Un autre critère à analyser est le niveau des réserves de la SCPI. Le report à nouveau ou RAN traduit la solidité d’une SCPI. Il permet d’apprécier la pérennité du taux de distribution de la SCPI. Il s’agit d’une part de bénéfice non distribué qui est mis en réserve. Cette réserve peut être utilisée pour faire face à certains aléas au cours de la vie de la SCPI. Un report à nouveau important pourrait donc permettre de faire face aux pertes de revenus liés au coronavirus. C’est un critère important sur lequel il faut se concentrer, car toutes les SCPI ne disposent pas du même niveau de réserves.
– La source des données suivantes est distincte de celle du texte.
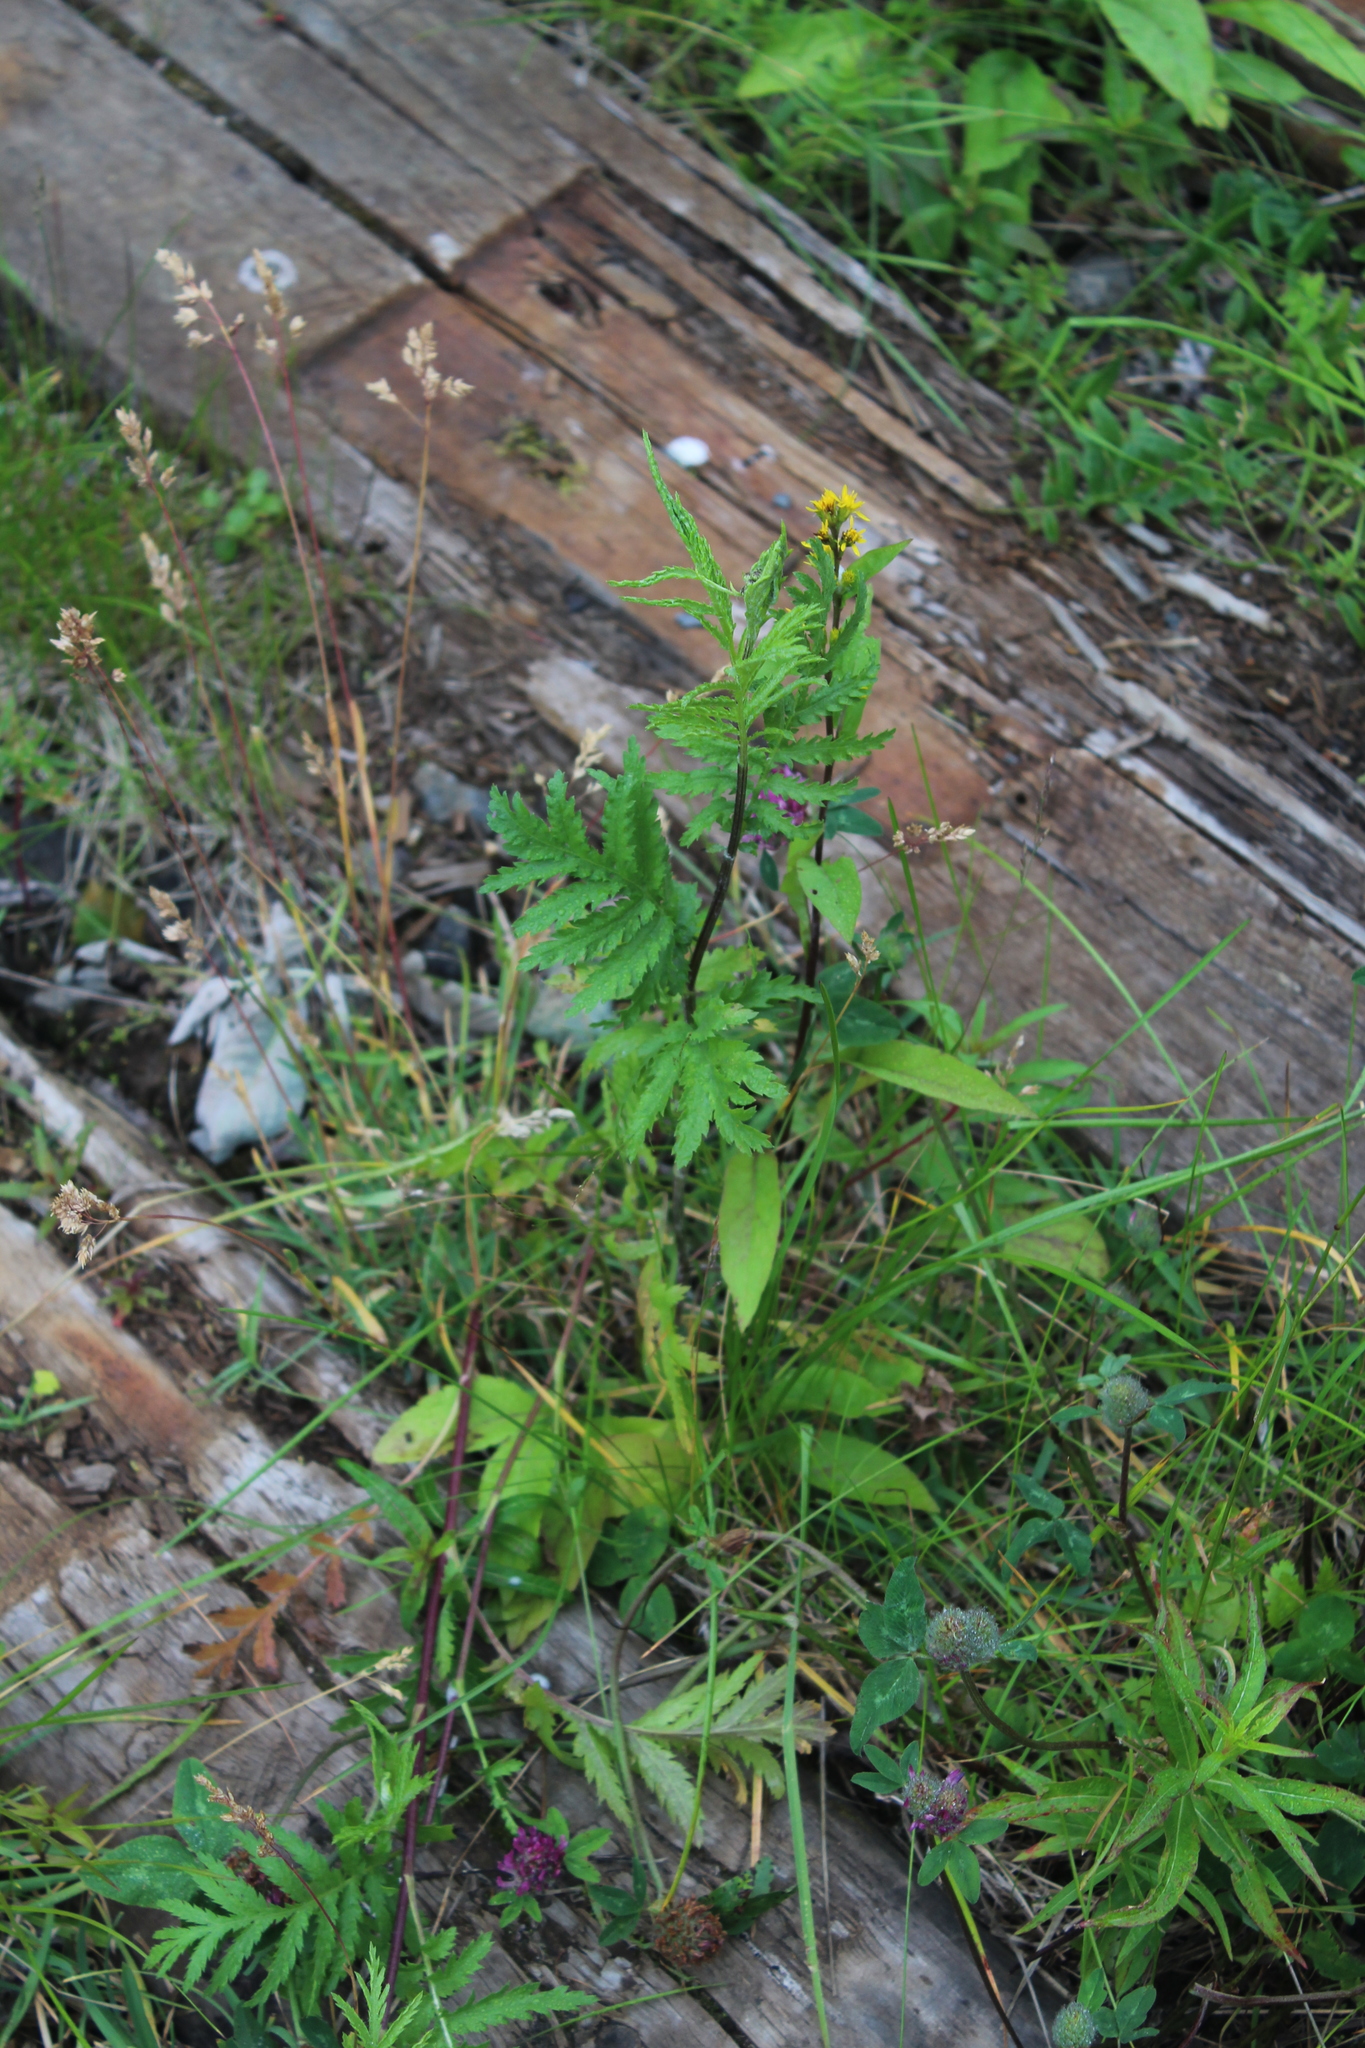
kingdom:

Enfin, la stratégie de la société de gestion est à prendre en considération. Il est intéressant d’analyser la stratégie passée et future de la société de gestion pour voir comment elle aborde la crise. Face à l’incertitude, certaines sociétés de gestion, tel qu’Amundi Immobilier, adoptent une politique très prudente en annonçant d’ores et déjà baisser sa distribution sur les 3 premiers trimestres et ajustant ou non la distribution au 4ème trimestre, grâce à l’utilisation ou non du RAN en fonction de l’impact de la crise. Amundi Immobilier souhaite donc anticiper et attendre de connaitre réellement les conséquences de la crise avant d’utiliser ou non ses réserves. Primonial REIM a annoncé procéder à un versement de 100% des loyers encaissés, ce qui ne signifie potentiellement pas la totalité du dividende annoncé en début d’année. Le montant dépendra des loyers encaissés. Toutes les sociétés de gestion ont communiqué sur l’actualité sans pour autant forcément annoncer des mesures sur la distribution ou l’utilisation de réserves. Il est important de se renseigner sur les différents communiqués à ce sujet et se poser les bonnes questions.